DATA SHOWN:
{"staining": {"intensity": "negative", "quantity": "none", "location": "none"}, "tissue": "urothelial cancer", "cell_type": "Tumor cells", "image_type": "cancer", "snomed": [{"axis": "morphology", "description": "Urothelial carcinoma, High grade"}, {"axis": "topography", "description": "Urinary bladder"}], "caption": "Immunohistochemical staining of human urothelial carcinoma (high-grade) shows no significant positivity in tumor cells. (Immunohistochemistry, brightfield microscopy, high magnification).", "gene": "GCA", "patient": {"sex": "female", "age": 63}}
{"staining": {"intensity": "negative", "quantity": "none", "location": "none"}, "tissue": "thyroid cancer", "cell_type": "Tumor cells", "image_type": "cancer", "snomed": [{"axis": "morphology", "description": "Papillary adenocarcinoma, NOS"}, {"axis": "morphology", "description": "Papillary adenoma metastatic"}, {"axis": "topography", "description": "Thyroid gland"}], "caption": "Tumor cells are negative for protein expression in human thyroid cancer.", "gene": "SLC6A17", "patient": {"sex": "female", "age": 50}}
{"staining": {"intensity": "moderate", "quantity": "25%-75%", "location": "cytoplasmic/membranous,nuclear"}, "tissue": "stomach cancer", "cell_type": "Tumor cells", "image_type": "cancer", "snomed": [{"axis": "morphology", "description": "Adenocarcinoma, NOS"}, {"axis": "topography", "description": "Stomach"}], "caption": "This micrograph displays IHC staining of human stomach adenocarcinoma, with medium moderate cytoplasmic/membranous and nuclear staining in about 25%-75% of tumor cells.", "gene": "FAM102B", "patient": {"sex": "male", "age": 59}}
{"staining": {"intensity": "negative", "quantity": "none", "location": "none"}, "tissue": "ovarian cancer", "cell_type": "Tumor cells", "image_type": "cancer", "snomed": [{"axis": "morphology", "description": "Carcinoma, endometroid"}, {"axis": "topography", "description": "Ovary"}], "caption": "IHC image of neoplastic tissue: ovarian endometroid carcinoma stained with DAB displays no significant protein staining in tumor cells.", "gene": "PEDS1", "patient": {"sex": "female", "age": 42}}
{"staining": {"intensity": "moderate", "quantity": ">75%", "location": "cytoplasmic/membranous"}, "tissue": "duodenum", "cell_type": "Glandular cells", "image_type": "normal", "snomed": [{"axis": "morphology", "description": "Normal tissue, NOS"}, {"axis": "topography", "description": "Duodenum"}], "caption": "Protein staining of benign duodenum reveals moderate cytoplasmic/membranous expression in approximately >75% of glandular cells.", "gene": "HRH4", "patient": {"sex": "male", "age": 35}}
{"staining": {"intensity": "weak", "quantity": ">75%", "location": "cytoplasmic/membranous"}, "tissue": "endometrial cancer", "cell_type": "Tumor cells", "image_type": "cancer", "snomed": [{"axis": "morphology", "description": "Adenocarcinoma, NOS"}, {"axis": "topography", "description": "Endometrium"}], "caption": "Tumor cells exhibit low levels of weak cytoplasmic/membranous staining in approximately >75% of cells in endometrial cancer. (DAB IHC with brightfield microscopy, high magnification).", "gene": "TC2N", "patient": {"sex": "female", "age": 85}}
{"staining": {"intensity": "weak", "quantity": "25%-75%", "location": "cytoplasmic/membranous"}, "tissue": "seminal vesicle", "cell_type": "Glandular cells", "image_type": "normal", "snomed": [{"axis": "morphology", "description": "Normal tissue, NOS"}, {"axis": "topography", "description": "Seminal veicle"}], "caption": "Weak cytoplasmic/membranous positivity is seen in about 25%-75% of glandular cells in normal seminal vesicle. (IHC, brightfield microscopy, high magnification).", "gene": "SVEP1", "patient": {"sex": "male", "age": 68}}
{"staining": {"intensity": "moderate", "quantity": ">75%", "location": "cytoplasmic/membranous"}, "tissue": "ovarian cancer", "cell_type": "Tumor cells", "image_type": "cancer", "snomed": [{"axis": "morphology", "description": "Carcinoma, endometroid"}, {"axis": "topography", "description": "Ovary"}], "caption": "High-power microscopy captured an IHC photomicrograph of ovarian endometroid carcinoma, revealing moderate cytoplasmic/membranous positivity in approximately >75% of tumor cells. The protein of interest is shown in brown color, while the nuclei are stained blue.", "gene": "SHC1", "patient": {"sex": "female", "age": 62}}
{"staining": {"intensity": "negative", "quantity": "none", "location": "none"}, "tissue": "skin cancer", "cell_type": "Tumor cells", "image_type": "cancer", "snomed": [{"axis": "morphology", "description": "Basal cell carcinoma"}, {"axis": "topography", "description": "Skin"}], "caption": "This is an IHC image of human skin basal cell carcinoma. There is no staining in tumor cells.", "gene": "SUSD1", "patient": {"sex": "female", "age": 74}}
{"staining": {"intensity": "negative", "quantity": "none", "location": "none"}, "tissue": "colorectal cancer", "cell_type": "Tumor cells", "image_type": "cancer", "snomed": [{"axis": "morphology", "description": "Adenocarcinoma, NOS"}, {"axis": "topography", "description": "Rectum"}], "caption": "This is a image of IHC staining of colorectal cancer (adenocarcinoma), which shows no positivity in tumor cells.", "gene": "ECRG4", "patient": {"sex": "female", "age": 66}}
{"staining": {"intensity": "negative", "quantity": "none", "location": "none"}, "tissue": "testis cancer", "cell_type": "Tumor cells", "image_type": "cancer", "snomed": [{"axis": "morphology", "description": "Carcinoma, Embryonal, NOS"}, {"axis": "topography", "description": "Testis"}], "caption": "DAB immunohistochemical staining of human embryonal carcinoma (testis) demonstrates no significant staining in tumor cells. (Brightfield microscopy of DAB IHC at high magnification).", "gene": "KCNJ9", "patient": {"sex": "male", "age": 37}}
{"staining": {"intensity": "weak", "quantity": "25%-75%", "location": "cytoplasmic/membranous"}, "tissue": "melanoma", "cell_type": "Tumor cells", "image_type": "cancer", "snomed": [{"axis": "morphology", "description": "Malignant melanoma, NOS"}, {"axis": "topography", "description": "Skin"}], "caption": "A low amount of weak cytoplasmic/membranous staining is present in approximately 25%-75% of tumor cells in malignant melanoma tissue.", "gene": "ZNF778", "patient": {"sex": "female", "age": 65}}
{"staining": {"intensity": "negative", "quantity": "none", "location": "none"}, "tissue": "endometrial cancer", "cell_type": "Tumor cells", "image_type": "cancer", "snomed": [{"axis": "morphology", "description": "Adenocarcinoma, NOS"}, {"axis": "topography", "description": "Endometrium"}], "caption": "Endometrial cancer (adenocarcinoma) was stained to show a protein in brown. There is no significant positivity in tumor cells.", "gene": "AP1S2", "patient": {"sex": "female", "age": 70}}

INSTRUCTIONS FOR THE TASK: Output an exact copy of the listing.

ANSWER TO THE EXERCISE:
{"staining": {"intensity": "negative", "quantity": "none", "location": "none"}, "tissue": "urothelial cancer", "cell_type": "Tumor cells", "image_type": "cancer", "snomed": [{"axis": "morphology", "description": "Urothelial carcinoma, High grade"}, {"axis": "topography", "description": "Urinary bladder"}], "caption": "Immunohistochemical staining of human urothelial carcinoma (high-grade) shows no significant positivity in tumor cells. (Immunohistochemistry, brightfield microscopy, high magnification).", "gene": "GCA", "patient": {"sex": "female", "age": 63}}
{"staining": {"intensity": "negative", "quantity": "none", "location": "none"}, "tissue": "thyroid cancer", "cell_type": "Tumor cells", "image_type": "cancer", "snomed": [{"axis": "morphology", "description": "Papillary adenocarcinoma, NOS"}, {"axis": "morphology", "description": "Papillary adenoma metastatic"}, {"axis": "topography", "description": "Thyroid gland"}], "caption": "Tumor cells are negative for protein expression in human thyroid cancer.", "gene": "SLC6A17", "patient": {"sex": "female", "age": 50}}
{"staining": {"intensity": "moderate", "quantity": "25%-75%", "location": "cytoplasmic/membranous,nuclear"}, "tissue": "stomach cancer", "cell_type": "Tumor cells", "image_type": "cancer", "snomed": [{"axis": "morphology", "description": "Adenocarcinoma, NOS"}, {"axis": "topography", "description": "Stomach"}], "caption": "This micrograph displays IHC staining of human stomach adenocarcinoma, with medium moderate cytoplasmic/membranous and nuclear staining in about 25%-75% of tumor cells.", "gene": "FAM102B", "patient": {"sex": "male", "age": 59}}
{"staining": {"intensity": "negative", "quantity": "none", "location": "none"}, "tissue": "ovarian cancer", "cell_type": "Tumor cells", "image_type": "cancer", "snomed": [{"axis": "morphology", "description": "Carcinoma, endometroid"}, {"axis": "topography", "description": "Ovary"}], "caption": "IHC image of neoplastic tissue: ovarian endometroid carcinoma stained with DAB displays no significant protein staining in tumor cells.", "gene": "PEDS1", "patient": {"sex": "female", "age": 42}}
{"staining": {"intensity": "moderate", "quantity": ">75%", "location": "cytoplasmic/membranous"}, "tissue": "duodenum", "cell_type": "Glandular cells", "image_type": "normal", "snomed": [{"axis": "morphology", "description": "Normal tissue, NOS"}, {"axis": "topography", "description": "Duodenum"}], "caption": "Protein staining of benign duodenum reveals moderate cytoplasmic/membranous expression in approximately >75% of glandular cells.", "gene": "HRH4", "patient": {"sex": "male", "age": 35}}
{"staining": {"intensity": "weak", "quantity": ">75%", "location": "cytoplasmic/membranous"}, "tissue": "endometrial cancer", "cell_type": "Tumor cells", "image_type": "cancer", "snomed": [{"axis": "morphology", "description": "Adenocarcinoma, NOS"}, {"axis": "topography", "description": "Endometrium"}], "caption": "Tumor cells exhibit low levels of weak cytoplasmic/membranous staining in approximately >75% of cells in endometrial cancer. (DAB IHC with brightfield microscopy, high magnification).", "gene": "TC2N", "patient": {"sex": "female", "age": 85}}
{"staining": {"intensity": "weak", "quantity": "25%-75%", "location": "cytoplasmic/membranous"}, "tissue": "seminal vesicle", "cell_type": "Glandular cells", "image_type": "normal", "snomed": [{"axis": "morphology", "description": "Normal tissue, NOS"}, {"axis": "topography", "description": "Seminal veicle"}], "caption": "Weak cytoplasmic/membranous positivity is seen in about 25%-75% of glandular cells in normal seminal vesicle. (IHC, brightfield microscopy, high magnification).", "gene": "SVEP1", "patient": {"sex": "male", "age": 68}}
{"staining": {"intensity": "moderate", "quantity": ">75%", "location": "cytoplasmic/membranous"}, "tissue": "ovarian cancer", "cell_type": "Tumor cells", "image_type": "cancer", "snomed": [{"axis": "morphology", "description": "Carcinoma, endometroid"}, {"axis": "topography", "description": "Ovary"}], "caption": "High-power microscopy captured an IHC photomicrograph of ovarian endometroid carcinoma, revealing moderate cytoplasmic/membranous positivity in approximately >75% of tumor cells. The protein of interest is shown in brown color, while the nuclei are stained blue.", "gene": "SHC1", "patient": {"sex": "female", "age": 62}}
{"staining": {"intensity": "negative", "quantity": "none", "location": "none"}, "tissue": "skin cancer", "cell_type": "Tumor cells", "image_type": "cancer", "snomed": [{"axis": "morphology", "description": "Basal cell carcinoma"}, {"axis": "topography", "description": "Skin"}], "caption": "This is an IHC image of human skin basal cell carcinoma. There is no staining in tumor cells.", "gene": "SUSD1", "patient": {"sex": "female", "age": 74}}
{"staining": {"intensity": "negative", "quantity": "none", "location": "none"}, "tissue": "colorectal cancer", "cell_type": "Tumor cells", "image_type": "cancer", "snomed": [{"axis": "morphology", "description": "Adenocarcinoma, NOS"}, {"axis": "topography", "description": "Rectum"}], "caption": "This is a image of IHC staining of colorectal cancer (adenocarcinoma), which shows no positivity in tumor cells.", "gene": "ECRG4", "patient": {"sex": "female", "age": 66}}
{"staining": {"intensity": "negative", "quantity": "none", "location": "none"}, "tissue": "testis cancer", "cell_type": "Tumor cells", "image_type": "cancer", "snomed": [{"axis": "morphology", "description": "Carcinoma, Embryonal, NOS"}, {"axis": "topography", "description": "Testis"}], "caption": "DAB immunohistochemical staining of human embryonal carcinoma (testis) demonstrates no significant staining in tumor cells. (Brightfield microscopy of DAB IHC at high magnification).", "gene": "KCNJ9", "patient": {"sex": "male", "age": 37}}
{"staining": {"intensity": "weak", "quantity": "25%-75%", "location": "cytoplasmic/membranous"}, "tissue": "melanoma", "cell_type": "Tumor cells", "image_type": "cancer", "snomed": [{"axis": "morphology", "description": "Malignant melanoma, NOS"}, {"axis": "topography", "description": "Skin"}], "caption": "A low amount of weak cytoplasmic/membranous staining is present in approximately 25%-75% of tumor cells in malignant melanoma tissue.", "gene": "ZNF778", "patient": {"sex": "female", "age": 65}}
{"staining": {"intensity": "negative", "quantity": "none", "location": "none"}, "tissue": "endometrial cancer", "cell_type": "Tumor cells", "image_type": "cancer", "snomed": [{"axis": "morphology", "description": "Adenocarcinoma, NOS"}, {"axis": "topography", "description": "Endometrium"}], "caption": "Endometrial cancer (adenocarcinoma) was stained to show a protein in brown. There is no significant positivity in tumor cells.", "gene": "AP1S2", "patient": {"sex": "female", "age": 70}}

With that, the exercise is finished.